For the listing below, report all lines that hold the word "pixels".

*** Input records ***

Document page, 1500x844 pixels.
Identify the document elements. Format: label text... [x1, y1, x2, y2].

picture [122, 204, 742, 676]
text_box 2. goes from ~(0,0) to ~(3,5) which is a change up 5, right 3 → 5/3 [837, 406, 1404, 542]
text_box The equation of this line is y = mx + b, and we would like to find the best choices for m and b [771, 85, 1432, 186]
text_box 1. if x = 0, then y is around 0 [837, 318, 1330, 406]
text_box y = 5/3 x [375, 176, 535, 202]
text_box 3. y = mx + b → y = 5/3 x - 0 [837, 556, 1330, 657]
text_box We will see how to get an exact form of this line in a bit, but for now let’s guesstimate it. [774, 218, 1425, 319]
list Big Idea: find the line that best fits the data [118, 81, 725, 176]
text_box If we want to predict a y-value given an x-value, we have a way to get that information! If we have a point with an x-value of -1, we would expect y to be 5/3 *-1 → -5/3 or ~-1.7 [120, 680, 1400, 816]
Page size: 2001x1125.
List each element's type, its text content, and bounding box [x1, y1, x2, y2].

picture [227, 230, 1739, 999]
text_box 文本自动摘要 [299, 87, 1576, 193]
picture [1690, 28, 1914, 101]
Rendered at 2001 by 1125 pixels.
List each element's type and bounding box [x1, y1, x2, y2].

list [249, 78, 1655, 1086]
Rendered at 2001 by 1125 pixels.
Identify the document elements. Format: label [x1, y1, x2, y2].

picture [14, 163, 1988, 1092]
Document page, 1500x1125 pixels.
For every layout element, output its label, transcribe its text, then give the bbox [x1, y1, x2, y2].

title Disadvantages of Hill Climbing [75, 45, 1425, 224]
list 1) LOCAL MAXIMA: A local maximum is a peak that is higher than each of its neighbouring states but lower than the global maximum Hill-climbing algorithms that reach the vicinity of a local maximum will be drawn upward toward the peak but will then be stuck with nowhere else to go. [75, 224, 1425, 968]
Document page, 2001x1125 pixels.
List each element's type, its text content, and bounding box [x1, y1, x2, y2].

***

**Solution below:**
Document page, 1500x844 pixels.
Rendered at 2001 by 1125 pixels.
Rendered at 2001 by 1125 pixels.
Document page, 1500x1125 pixels.
Document page, 2001x1125 pixels.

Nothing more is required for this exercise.